### [Task description]
Reproduce the listing below in its entirety. Change nothing.

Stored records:
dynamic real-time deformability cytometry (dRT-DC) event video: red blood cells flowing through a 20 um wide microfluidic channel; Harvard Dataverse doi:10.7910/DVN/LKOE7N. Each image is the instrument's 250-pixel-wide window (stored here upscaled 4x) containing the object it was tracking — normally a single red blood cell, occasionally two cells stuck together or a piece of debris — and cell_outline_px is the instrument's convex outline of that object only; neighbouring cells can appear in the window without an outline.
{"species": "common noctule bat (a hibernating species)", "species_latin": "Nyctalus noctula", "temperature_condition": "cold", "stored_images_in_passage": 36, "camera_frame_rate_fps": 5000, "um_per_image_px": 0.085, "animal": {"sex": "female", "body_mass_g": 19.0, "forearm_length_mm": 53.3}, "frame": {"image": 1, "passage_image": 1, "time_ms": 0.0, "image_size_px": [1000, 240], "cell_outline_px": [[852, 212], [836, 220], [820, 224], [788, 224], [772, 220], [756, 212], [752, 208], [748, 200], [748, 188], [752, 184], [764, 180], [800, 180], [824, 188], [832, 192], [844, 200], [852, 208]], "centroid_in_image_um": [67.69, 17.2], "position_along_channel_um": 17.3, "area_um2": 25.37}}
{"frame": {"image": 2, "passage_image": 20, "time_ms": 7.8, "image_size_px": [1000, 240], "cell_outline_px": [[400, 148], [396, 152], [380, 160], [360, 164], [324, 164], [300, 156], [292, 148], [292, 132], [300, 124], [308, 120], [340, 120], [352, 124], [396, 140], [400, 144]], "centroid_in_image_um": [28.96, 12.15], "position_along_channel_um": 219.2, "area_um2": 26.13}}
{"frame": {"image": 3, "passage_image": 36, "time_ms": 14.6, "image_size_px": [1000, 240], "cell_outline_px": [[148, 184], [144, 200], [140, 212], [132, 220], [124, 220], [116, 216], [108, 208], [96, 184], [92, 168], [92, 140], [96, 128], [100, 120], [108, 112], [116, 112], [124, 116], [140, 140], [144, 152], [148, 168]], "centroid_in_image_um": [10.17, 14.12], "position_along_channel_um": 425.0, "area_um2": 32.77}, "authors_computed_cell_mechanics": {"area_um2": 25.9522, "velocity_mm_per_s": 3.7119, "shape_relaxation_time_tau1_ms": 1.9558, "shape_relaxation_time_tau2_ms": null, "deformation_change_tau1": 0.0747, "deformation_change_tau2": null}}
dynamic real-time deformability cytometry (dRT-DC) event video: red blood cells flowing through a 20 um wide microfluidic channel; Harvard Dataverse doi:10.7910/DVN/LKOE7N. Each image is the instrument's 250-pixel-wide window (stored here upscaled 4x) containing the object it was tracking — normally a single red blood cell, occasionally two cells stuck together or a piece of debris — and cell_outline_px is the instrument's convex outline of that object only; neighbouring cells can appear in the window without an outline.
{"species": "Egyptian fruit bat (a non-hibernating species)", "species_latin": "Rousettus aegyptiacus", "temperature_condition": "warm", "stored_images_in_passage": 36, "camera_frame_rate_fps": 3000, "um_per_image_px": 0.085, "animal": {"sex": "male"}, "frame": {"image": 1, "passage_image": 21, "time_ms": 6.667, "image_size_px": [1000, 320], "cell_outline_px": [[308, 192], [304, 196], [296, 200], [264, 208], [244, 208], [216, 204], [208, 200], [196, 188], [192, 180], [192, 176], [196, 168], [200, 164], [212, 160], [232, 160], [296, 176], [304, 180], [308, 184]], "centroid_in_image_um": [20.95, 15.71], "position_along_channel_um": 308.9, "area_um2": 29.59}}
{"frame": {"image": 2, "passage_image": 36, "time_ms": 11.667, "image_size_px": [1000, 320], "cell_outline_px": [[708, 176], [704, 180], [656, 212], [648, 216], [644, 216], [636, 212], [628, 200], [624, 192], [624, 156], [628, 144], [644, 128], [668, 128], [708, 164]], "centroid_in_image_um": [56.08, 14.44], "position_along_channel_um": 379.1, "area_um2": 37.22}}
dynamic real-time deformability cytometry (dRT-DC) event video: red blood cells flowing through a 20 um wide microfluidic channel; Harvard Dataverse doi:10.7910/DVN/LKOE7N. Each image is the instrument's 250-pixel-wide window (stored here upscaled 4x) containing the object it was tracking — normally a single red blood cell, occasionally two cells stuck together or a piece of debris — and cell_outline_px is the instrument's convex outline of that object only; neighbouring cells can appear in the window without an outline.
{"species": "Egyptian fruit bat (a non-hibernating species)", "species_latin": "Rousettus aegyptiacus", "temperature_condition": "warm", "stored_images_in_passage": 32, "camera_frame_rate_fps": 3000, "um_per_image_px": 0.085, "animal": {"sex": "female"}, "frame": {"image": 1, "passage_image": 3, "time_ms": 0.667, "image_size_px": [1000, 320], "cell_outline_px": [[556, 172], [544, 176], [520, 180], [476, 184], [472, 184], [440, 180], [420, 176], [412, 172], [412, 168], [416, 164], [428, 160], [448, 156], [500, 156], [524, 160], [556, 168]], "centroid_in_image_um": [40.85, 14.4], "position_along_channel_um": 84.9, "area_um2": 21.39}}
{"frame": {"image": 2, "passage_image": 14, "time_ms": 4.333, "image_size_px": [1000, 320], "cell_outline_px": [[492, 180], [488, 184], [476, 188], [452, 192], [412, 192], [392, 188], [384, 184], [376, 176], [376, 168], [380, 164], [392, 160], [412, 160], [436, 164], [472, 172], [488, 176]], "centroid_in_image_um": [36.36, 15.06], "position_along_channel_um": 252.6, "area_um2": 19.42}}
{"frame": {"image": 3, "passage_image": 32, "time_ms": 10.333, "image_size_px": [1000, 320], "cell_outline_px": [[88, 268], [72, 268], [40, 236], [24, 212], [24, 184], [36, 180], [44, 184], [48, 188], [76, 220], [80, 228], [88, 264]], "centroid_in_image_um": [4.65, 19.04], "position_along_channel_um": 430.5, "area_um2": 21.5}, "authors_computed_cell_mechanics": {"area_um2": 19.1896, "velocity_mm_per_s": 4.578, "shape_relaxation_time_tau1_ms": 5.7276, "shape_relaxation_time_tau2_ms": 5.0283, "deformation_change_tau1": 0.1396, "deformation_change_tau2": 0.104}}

### [Written response]
dynamic real-time deformability cytometry (dRT-DC) event video: red blood cells flowing through a 20 um wide microfluidic channel; Harvard Dataverse doi:10.7910/DVN/LKOE7N. Each image is the instrument's 250-pixel-wide window (stored here upscaled 4x) containing the object it was tracking — normally a single red blood cell, occasionally two cells stuck together or a piece of debris — and cell_outline_px is the instrument's convex outline of that object only; neighbouring cells can appear in the window without an outline.
{"species": "common noctule bat (a hibernating species)", "species_latin": "Nyctalus noctula", "temperature_condition": "cold", "stored_images_in_passage": 36, "camera_frame_rate_fps": 5000, "um_per_image_px": 0.085, "animal": {"sex": "female", "body_mass_g": 19.0, "forearm_length_mm": 53.3}, "frame": {"image": 1, "passage_image": 1, "time_ms": 0.0, "image_size_px": [1000, 240], "cell_outline_px": [[852, 212], [836, 220], [820, 224], [788, 224], [772, 220], [756, 212], [752, 208], [748, 200], [748, 188], [752, 184], [764, 180], [800, 180], [824, 188], [832, 192], [844, 200], [852, 208]], "centroid_in_image_um": [67.69, 17.2], "position_along_channel_um": 17.3, "area_um2": 25.37}}
{"frame": {"image": 2, "passage_image": 20, "time_ms": 7.8, "image_size_px": [1000, 240], "cell_outline_px": [[400, 148], [396, 152], [380, 160], [360, 164], [324, 164], [300, 156], [292, 148], [292, 132], [300, 124], [308, 120], [340, 120], [352, 124], [396, 140], [400, 144]], "centroid_in_image_um": [28.96, 12.15], "position_along_channel_um": 219.2, "area_um2": 26.13}}
{"frame": {"image": 3, "passage_image": 36, "time_ms": 14.6, "image_size_px": [1000, 240], "cell_outline_px": [[148, 184], [144, 200], [140, 212], [132, 220], [124, 220], [116, 216], [108, 208], [96, 184], [92, 168], [92, 140], [96, 128], [100, 120], [108, 112], [116, 112], [124, 116], [140, 140], [144, 152], [148, 168]], "centroid_in_image_um": [10.17, 14.12], "position_along_channel_um": 425.0, "area_um2": 32.77}, "authors_computed_cell_mechanics": {"area_um2": 25.9522, "velocity_mm_per_s": 3.7119, "shape_relaxation_time_tau1_ms": 1.9558, "shape_relaxation_time_tau2_ms": null, "deformation_change_tau1": 0.0747, "deformation_change_tau2": null}}
dynamic real-time deformability cytometry (dRT-DC) event video: red blood cells flowing through a 20 um wide microfluidic channel; Harvard Dataverse doi:10.7910/DVN/LKOE7N. Each image is the instrument's 250-pixel-wide window (stored here upscaled 4x) containing the object it was tracking — normally a single red blood cell, occasionally two cells stuck together or a piece of debris — and cell_outline_px is the instrument's convex outline of that object only; neighbouring cells can appear in the window without an outline.
{"species": "Egyptian fruit bat (a non-hibernating species)", "species_latin": "Rousettus aegyptiacus", "temperature_condition": "warm", "stored_images_in_passage": 36, "camera_frame_rate_fps": 3000, "um_per_image_px": 0.085, "animal": {"sex": "male"}, "frame": {"image": 1, "passage_image": 21, "time_ms": 6.667, "image_size_px": [1000, 320], "cell_outline_px": [[308, 192], [304, 196], [296, 200], [264, 208], [244, 208], [216, 204], [208, 200], [196, 188], [192, 180], [192, 176], [196, 168], [200, 164], [212, 160], [232, 160], [296, 176], [304, 180], [308, 184]], "centroid_in_image_um": [20.95, 15.71], "position_along_channel_um": 308.9, "area_um2": 29.59}}
{"frame": {"image": 2, "passage_image": 36, "time_ms": 11.667, "image_size_px": [1000, 320], "cell_outline_px": [[708, 176], [704, 180], [656, 212], [648, 216], [644, 216], [636, 212], [628, 200], [624, 192], [624, 156], [628, 144], [644, 128], [668, 128], [708, 164]], "centroid_in_image_um": [56.08, 14.44], "position_along_channel_um": 379.1, "area_um2": 37.22}}
dynamic real-time deformability cytometry (dRT-DC) event video: red blood cells flowing through a 20 um wide microfluidic channel; Harvard Dataverse doi:10.7910/DVN/LKOE7N. Each image is the instrument's 250-pixel-wide window (stored here upscaled 4x) containing the object it was tracking — normally a single red blood cell, occasionally two cells stuck together or a piece of debris — and cell_outline_px is the instrument's convex outline of that object only; neighbouring cells can appear in the window without an outline.
{"species": "Egyptian fruit bat (a non-hibernating species)", "species_latin": "Rousettus aegyptiacus", "temperature_condition": "warm", "stored_images_in_passage": 32, "camera_frame_rate_fps": 3000, "um_per_image_px": 0.085, "animal": {"sex": "female"}, "frame": {"image": 1, "passage_image": 3, "time_ms": 0.667, "image_size_px": [1000, 320], "cell_outline_px": [[556, 172], [544, 176], [520, 180], [476, 184], [472, 184], [440, 180], [420, 176], [412, 172], [412, 168], [416, 164], [428, 160], [448, 156], [500, 156], [524, 160], [556, 168]], "centroid_in_image_um": [40.85, 14.4], "position_along_channel_um": 84.9, "area_um2": 21.39}}
{"frame": {"image": 2, "passage_image": 14, "time_ms": 4.333, "image_size_px": [1000, 320], "cell_outline_px": [[492, 180], [488, 184], [476, 188], [452, 192], [412, 192], [392, 188], [384, 184], [376, 176], [376, 168], [380, 164], [392, 160], [412, 160], [436, 164], [472, 172], [488, 176]], "centroid_in_image_um": [36.36, 15.06], "position_along_channel_um": 252.6, "area_um2": 19.42}}
{"frame": {"image": 3, "passage_image": 32, "time_ms": 10.333, "image_size_px": [1000, 320], "cell_outline_px": [[88, 268], [72, 268], [40, 236], [24, 212], [24, 184], [36, 180], [44, 184], [48, 188], [76, 220], [80, 228], [88, 264]], "centroid_in_image_um": [4.65, 19.04], "position_along_channel_um": 430.5, "area_um2": 21.5}, "authors_computed_cell_mechanics": {"area_um2": 19.1896, "velocity_mm_per_s": 4.578, "shape_relaxation_time_tau1_ms": 5.7276, "shape_relaxation_time_tau2_ms": 5.0283, "deformation_change_tau1": 0.1396, "deformation_change_tau2": 0.104}}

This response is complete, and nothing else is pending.